Princeton Prize comes to Ohio
The Princeton Prize was launched in 2003 in Boston and Washington D.C. Today, it’s awarded by alumni in two dozen U.S. cities, and Zhang is the second annual recipient from the Cleveland chapter, covering seven counties.
Civil Rights attorney Sandhya Gupta organized the Cleveland branch in 2010. She says Demi’s plethora of interests made her stand out among the competition.
Zhang a shoo-in
“The fact that she’s been performing in a professional Chinese ensemble for four years, and she’s only a freshman in high school, was something that struck us. Also the fact that she’s had pieces of art, all based in Chinese tradition, displayed in professional exhibitions… this is sort of a life’s work for her.”
Each regional winner receives $1000 along with an invitation to a race relations symposium at Princeton. Demi swims, takes ballet, ice skates and runs a Chinese culture club in her neighborhood, and she says the symposium has given her even more avenues to investigate.
“There were a lot of other people who also did vastly different projects. I personally like to write. But then I had this phase where I desperately wanted to be a teacher. And also I have a good friend who is a fantastic immigration lawyer. And she has gotten me very interested in that whole aspect. Because in court, there’s the court battle, but there’s also the battle of changing a person’s life in many cases.”
Racial dialogue still needed in Northeast Ohio
Zhang’s calling for social justice is not rooted in personal experience. She can’t recall much discrimination growing up. Neither can Sandhya Gupta, who also grew up in Pepper Pike.

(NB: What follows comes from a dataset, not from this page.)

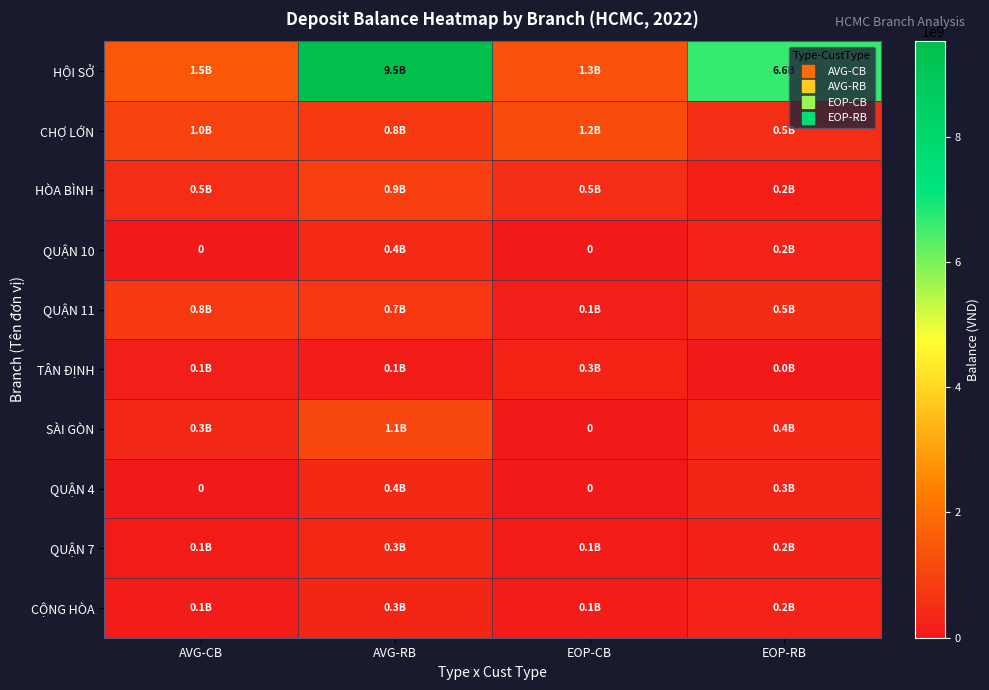

What is the lowest value of the HÒA BÌNH series?

167125656.0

But she feels Northeast Ohio can still benefit from understanding between cultures.
“I don’t know that Cleveland is unique in that, but it’s definitely here in various communities. That’s an area... ripe for racial dialogue. I don’t think there’s anywhere in our state, our country, our world that does not need this.”
The Princeton Prize will be presented to Demi Zhang at an event this week in Cleveland, and the deadline for next year’s prize is January 31.